# DATA SHOWN
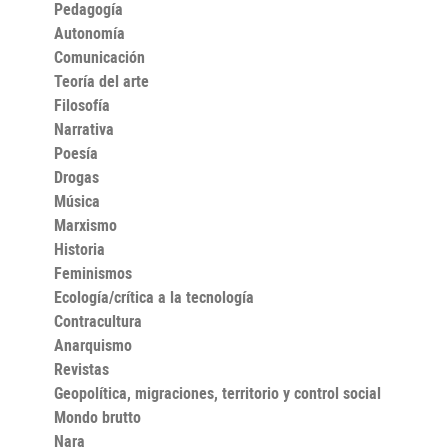
Pedagogía
que, más de cien años después, suena casi como una
advertencia: el fascismo se asienta siempre gracias al
Autonomía
uso de la violencia física, pero triunfa solo si logra
Comunicación
aprovecharse de la inacción de los contrarios.
Teoría del arte
Filosofía
Narrativa
Poesía
Drogas
Música
Marxismo
Historia
Feminismos
Ecología/crítica a la tecnología
Contracultura
Anarquismo
Revistas
Geopolítica, migraciones, territorio y control social
Mondo brutto
Nara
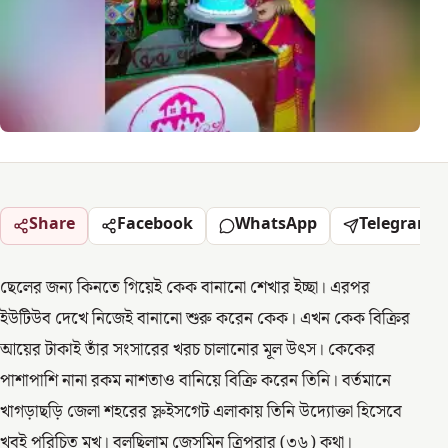
Share
Facebook
WhatsApp
Telegram
ছেলের জন্য কিনতে গিয়েই কেক বানানো শেখার ইচ্ছা। এরপর
ইউটিউব দেখে নিজেই বানানো শুরু করেন কেক। এখন কেক বিক্রির
আয়ের টাকাই তাঁর সংসারের খরচ চালানোর মূল উৎস। কেকের
পাশাপাশি নানা রকম নাশতাও বানিয়ে বিক্রি করেন তিনি। বর্তমানে
খাগড়াছড়ি জেলা শহরের স্লুইসগেট এলাকায় তিনি উদ্যোক্তা হিসেবে
খুবই পরিচিত মুখ। বলছিলাম জেসমিন ত্রিপুরার (৩৬) কথা।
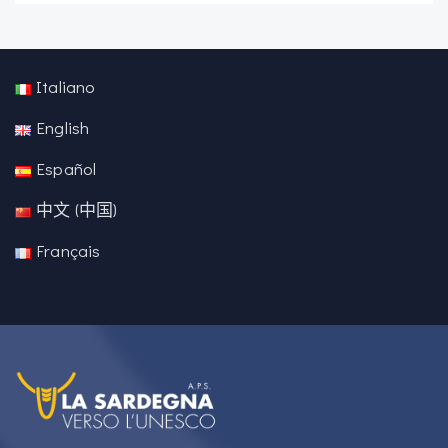
Italiano
English
Español
中文 (中国)
Français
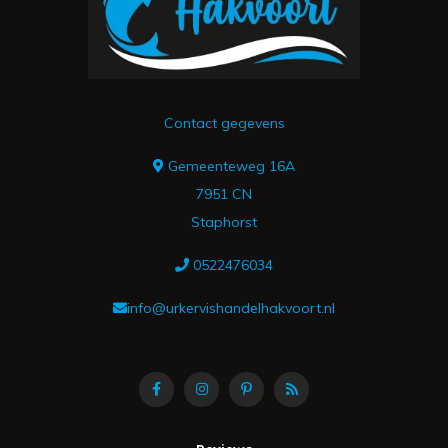
Contact gegevens
Gemeenteweg 16A
7951 CN
Staphorst
0522476034
info@urkervishandelhakvoort.nl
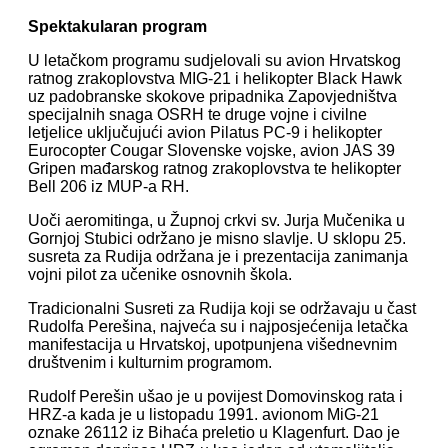
Spektakularan program
U letačkom programu sudjelovali su avion Hrvatskog
ratnog zrakoplovstva MIG-21 i helikopter Black Hawk
uz padobranske skokove pripadnika Zapovjedništva
specijalnih snaga OSRH te druge vojne i civilne
letjelice uključujući avion Pilatus PC-9 i helikopter
Eurocopter Cougar Slovenske vojske, avion JAS 39
Gripen mađarskog ratnog zrakoplovstva te helikopter
Bell 206 iz MUP-a RH.
Uoči aeromitinga, u Župnoj crkvi sv. Jurja Mučenika u
Gornjoj Stubici održano je misno slavlje. U sklopu 25.
susreta za Rudija održana je i prezentacija zanimanja
vojni pilot za učenike osnovnih škola.
Tradicionalni Susreti za Rudija koji se održavaju u čast
Rudolfa Perešina, najveća su i najposjećenija letačka
manifestacija u Hrvatskoj, upotpunjena višednevnim
društvenim i kulturnim programom.
Rudolf Perešin ušao je u povijest Domovinskog rata i
HRZ-a kada je u listopadu 1991. avionom MiG-21
oznake 26112 iz Bihaća preletio u Klagenfurt. Dao je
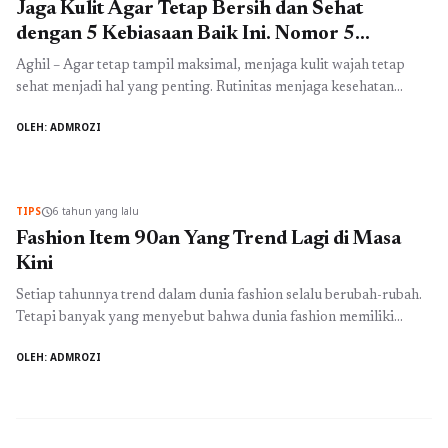
Jaga Kulit Agar Tetap Bersih dan Sehat
dengan 5 Kebiasaan Baik Ini. Nomor 5
Penting!
Aghil – Agar tetap tampil maksimal, menjaga kulit wajah tetap
sehat menjadi hal yang penting. Rutinitas menjaga kesehatan
wajah ini menjadi sebuah hal yang wajib terutama untuk para
OLEH: ADMROZI
perempuan. Untuk menjaga kesehatan kulit wajah ini, kamu
bukan hanya membutuhkan produk yang baik saja. Kebiasaan baik
juga perlu kamu miliki. Dilansir dari laman Times Of India, ...
Baca
Selengkapnya
TIPS
6 tahun yang lalu
schedule
Fashion Item 90an Yang Trend Lagi di Masa
Kini
Setiap tahunnya trend dalam dunia fashion selalu berubah-rubah.
Tetapi banyak yang menyebut bahwa dunia fashion memiliki
siklus yang berulang. Misalnya saja style atau gaya tahun 90an.
OLEH: ADMROZI
Walaupun gaya tahun 90an terkesan cupu ternyata ada 5 gaya
tahun 90an yang mampu mensugesti gaya fashion remaja
sekarang ini. Tetapi jangan salah ya! ternyata masih ada beberapa
busana ...
Baca Selengkapnya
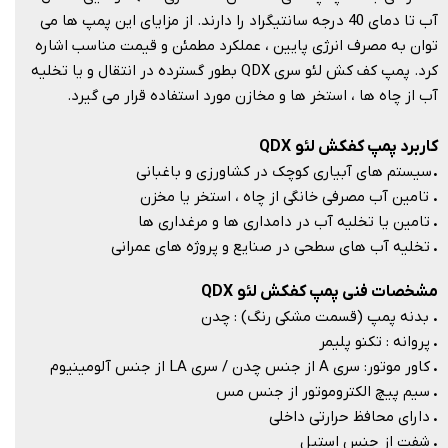
آب تا دمای 40 درجه سانتیگراد را دارند. از مزایای این پمپ ها می
توان به مصرف انرژی پایین ، عملکرد مطمئن و قیمت مناسب اشاره
کرد. پمپ کف کش لئو سری QDX بطور گسترده در انتقال و یا تخلیه
آب از چاه ها ، استخر ها و مخازن مورد استفاده قرار می گیرد.
کاربرد پمپ کفکش لئو QDX
.
سیستم های آبیاری کوچک در کشاورزی و باغبانی
.
تامین آب مصرفی خانگی از چاه ، استخر یا مخزن
.
تامین یا تخلیه آب در دامداری ها و مرغداری ها
.
تخلیه آب های سطحی در صنایع و پروژه های عمرانی
مشخصات فنی پمپ کفکش لئو QDX
.
بدنه پمپ (قسمت مشکی رنگ) : چدن
.
پروانه : تکنو پلیمر
.
کاور موتور: سری A از جنس چدن / سری LA از جنس آلومینیوم
.
سیم پیچ الکتروموتور از جنس مس
.
دارای محافظ حرارتی داخلی
.
شفت از جنس استیل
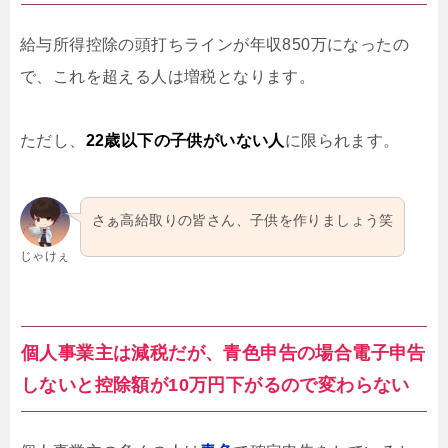
給与所得控除の頭打ちラインが年収850万になったの
で、これを超える人は増税となります。
ただし、
22歳以下の子供がいない人
に限られます。
さぁ高給取りの皆さん、子供を作りましょう笑
じゃけぇ
個人事業主は減税だが、青色申告の場合電子申告
しないと控除額が10万円下がるので変わらない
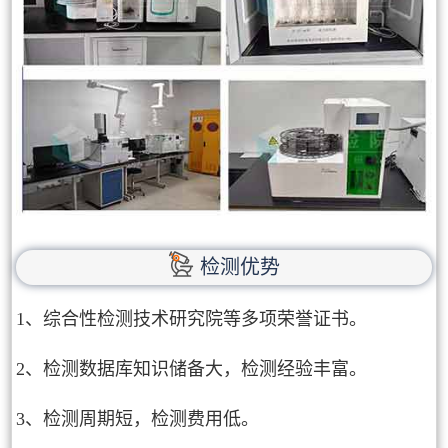
检测优势
1、综合性检测技术研究院等多项荣誉证书。
2、检测数据库知识储备大，检测经验丰富。
3、检测周期短，检测费用低。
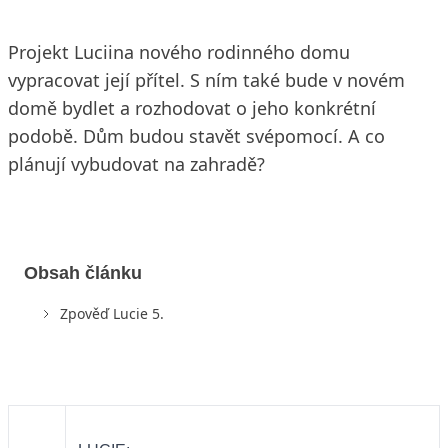
Projekt Luciina nového rodinného domu
vypracovat její přítel. S ním také bude v novém
domě bydlet a rozhodovat o jeho konkrétní
podobě. Dům budou stavět svépomocí. A co
plánují vybudovat na zahradě?
Obsah článku
Zpověď Lucie 5.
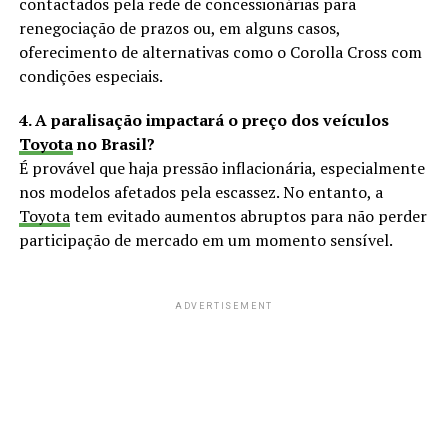
contactados pela rede de concessionárias para
renegociação de prazos ou, em alguns casos,
oferecimento de alternativas como o Corolla Cross com
condições especiais.
4. A paralisação impactará o preço dos veículos
Toyota
no Brasil?
É provável que haja pressão inflacionária, especialmente
nos modelos afetados pela escassez. No entanto, a
Toyota
tem evitado aumentos abruptos para não perder
participação de mercado em um momento sensível.
ADVERTISEMENT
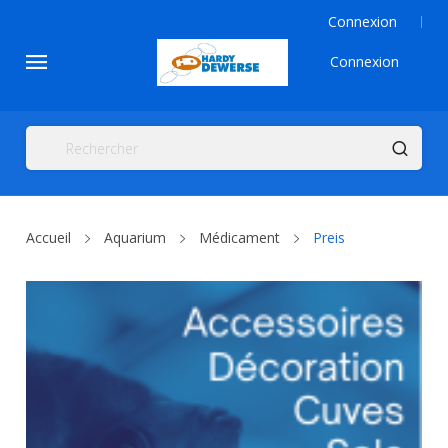
Connexion
Connexion
Accueil
Aquarium
Médicament
Preis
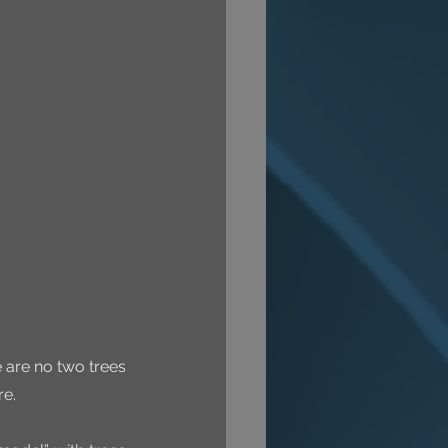
 are no two trees 
re.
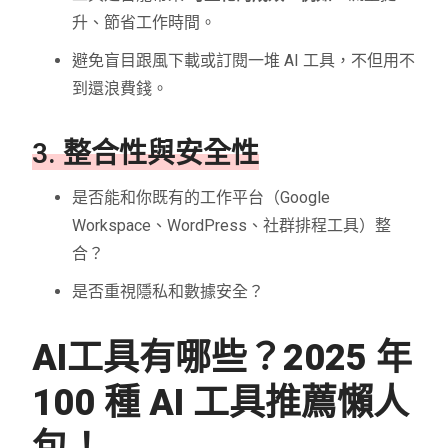
升、節省工作時間。
避免盲目跟風下載或訂閱一堆 AI 工具，不但用不
到還浪費錢。
3. 整合性與安全性
是否能和你既有的工作平台（Google
Workspace、WordPress、社群排程工具）整
合？
是否重視隱私和數據安全？
AI工具有哪些？2025 年
100 種 AI 工具推薦懶人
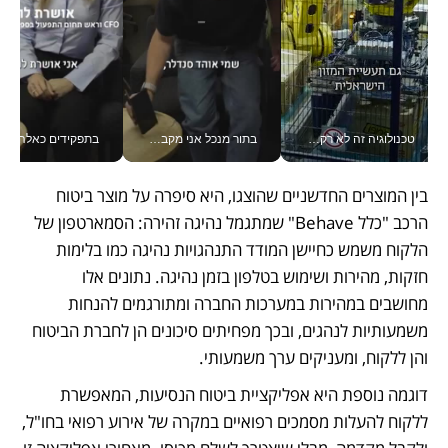
טכנולוגיה זה לא רק בהייטק: גם תעשיית המזון הישראלית מאמצת כלי AI, אוטומציה וניתוח דאטה בזמן אמת
בתור מנכל אני מקבל מאות החלטות ביום, וה- Galaxy Z Fold8 Ultra עוזר לי לחתוך אותן מהר יותר_v
בתפקידים כאלה אי אפשר לח
בין המוצרים החדשניים שהוצגו, היא סיפרה על מוצר ביטוח 
הרכב "כלל Behave" שמתגמל נהיגה זהירה: הסמארטפון של 
הלקוח משמש כחיישן המודד התנהגויות נהיגה כמו בלימות 
חזקות, מהירות ושימוש בטלפון בזמן נהיגה. נתונים אלו 
מחושבים במהירות במערכות החברה ומתורגמים להנחות 
משמעותיות לנהגים, ובכך מפחיתים סיכונים הן לחברת הביטוח 
והן ללקוח, ומעניקים ערך משמעותי.
דוגמה נוספת היא אפליקציית ביטוח הנסיעות, המאפשרת 
ללקוח להעלות מסמכים רפואיים במקרה של אירוע רפואי בחו"ל, 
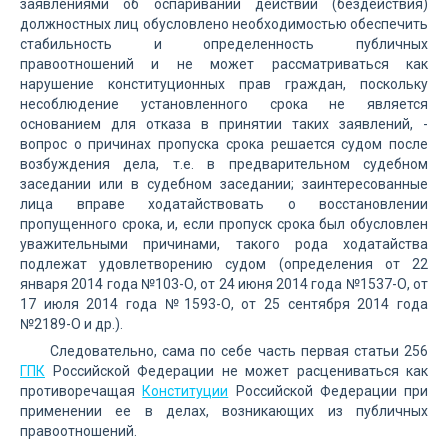
заявлениями об оспаривании действий (бездействия)
должностных лиц обусловлено необходимостью обеспечить
стабильность и определенность публичных
правоотношений и не может рассматриваться как
нарушение конституционных прав граждан, поскольку
несоблюдение установленного срока не является
основанием для отказа в принятии таких заявлений, -
вопрос о причинах пропуска срока решается судом после
возбуждения дела, т.е. в предварительном судебном
заседании или в судебном заседании; заинтересованные
лица вправе ходатайствовать о восстановлении
пропущенного срока, и, если пропуск срока был обусловлен
уважительными причинами, такого рода ходатайства
подлежат удовлетворению судом (определения от 22
января 2014 года №103-О, от 24 июня 2014 года №1537-О, от
17 июля 2014 года №1593-О, от 25 сентября 2014 года
№2189-О и др.).
Следовательно, сама по себе часть первая статьи 256
ГПК
Российской Федерации не может расцениваться как
противоречащая
Конституции
Российской Федерации при
применении ее в делах, возникающих из публичных
правоотношений.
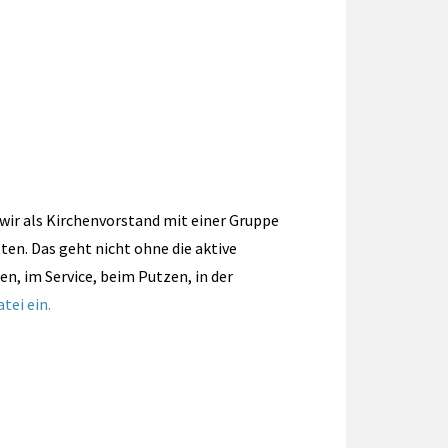
wir als Kirchenvorstand mit einer Gruppe
ten. Das geht nicht ohne die aktive
en, im Service, beim Putzen, in der
atei ein.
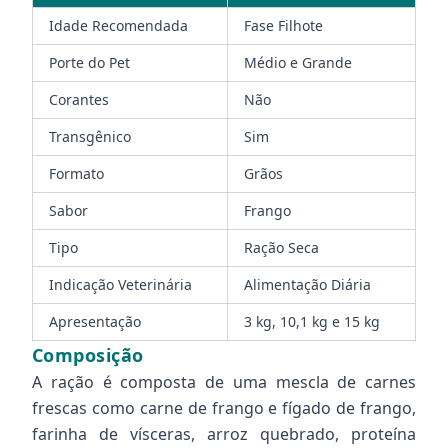
Idade Recomendada
Fase Filhote
Porte do Pet
Médio e Grande
Corantes
Não
Transgênico
Sim
Formato
Grãos
Sabor
Frango
Tipo
Ração Seca
Indicação Veterinária
Alimentação Diária
Apresentação
3 kg, 10,1 kg e 15 kg
Composição
A ração é composta de uma mescla de carnes
frescas como carne de frango e fígado de frango,
farinha de vísceras, arroz quebrado, proteína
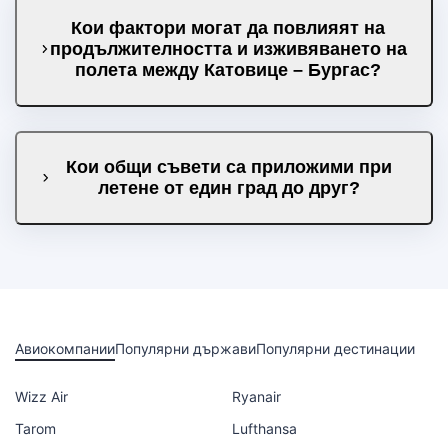
Кои фактори могат да повлияят на
продължителността и изживяването на
полета между Катовице – Бургас?
Кои общи съвети са приложими при
летене от един град до друг?
Авиокомпании
Популярни държави
Популярни дестинации
Wizz Air
Ryanair
Tarom
Lufthansa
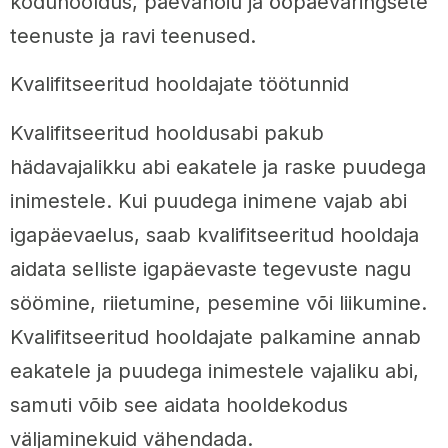
koduhooldus, päevahoiu ja ööpäevaringsete
teenuste ja ravi teenused.
Kvalifitseeritud hooldajate töötunnid
Kvalifitseeritud hooldusabi pakub
hädavajalikku abi eakatele ja raske puudega
inimestele. Kui puudega inimene vajab abi
igapäevaelus, saab kvalifitseeritud hooldaja
aidata selliste igapäevaste tegevuste nagu
söömine, riietumine, pesemine või liikumine.
Kvalifitseeritud hooldajate palkamine annab
eakatele ja puudega inimestele vajaliku abi,
samuti võib see aidata hooldekodus
väljaminekuid vähendada.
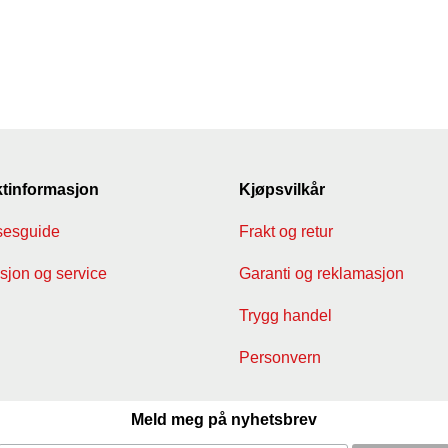
tinformasjon
Kjøpsvilkår
sesguide
Frakt og retur
jon og service
Garanti og reklamasjon
Trygg handel
Personvern
Meld meg på nyhetsbrev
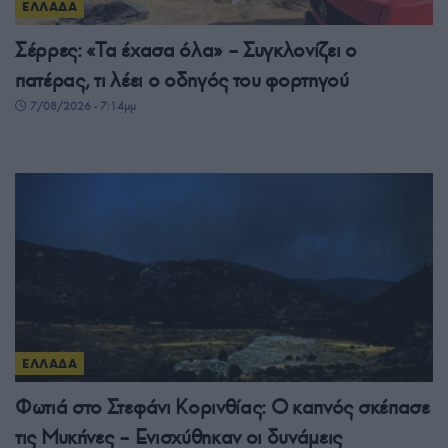
ΕΛΛΑΔΑ
Σέρρες: «Τα έχασα όλα» – Συγκλονίζει ο
πατέρας, τι λέει ο οδηγός του φορτηγού
7/08/2026 - 7:14μμ
ΕΛΛΑΔΑ
Φωτιά στο Στεφάνι Κορινθίας: Ο καπνός σκέπασε
τις Μυκήνες – Ενισχύθηκαν οι δυνάμεις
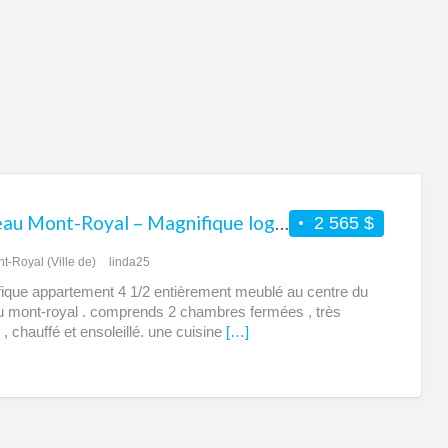
à
lou
sur
le
Pla
Mon
Roy
Plateau Mont-Royal – Magnifique logement 4 1/2 à louer au centre du Plateau
2 565 $
t-Royal (Ville de)
linda25
ique appartement 4 1/2 entièrement meublé au centre du
u mont-royal . comprends 2 chambres fermées , très
 , chauffé et ensoleillé. une cuisine
[…]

# WHAT YOU ARE ASKED TO DO
Range to copy from the listing above: the line with "個人事業主は減税だが、青色申告の場合電子申告" through the line with "plánují vybudovat na zahradě?". Transcribe it exactly and skip the pictures.

# OUTPUT OF THE TASK
個人事業主は減税だが、青色申告の場合電子申告
しないと控除額が10万円下がるので変わらない
检测优势
1、综合性检测技术研究院等多项荣誉证书。
2、检测数据库知识储备大，检测经验丰富。
3、检测周期短，检测费用低。
Projekt Luciina nového rodinného domu
vypracovat její přítel. S ním také bude v novém
domě bydlet a rozhodovat o jeho konkrétní
podobě. Dům budou stavět svépomocí. A co
plánují vybudovat na zahradě?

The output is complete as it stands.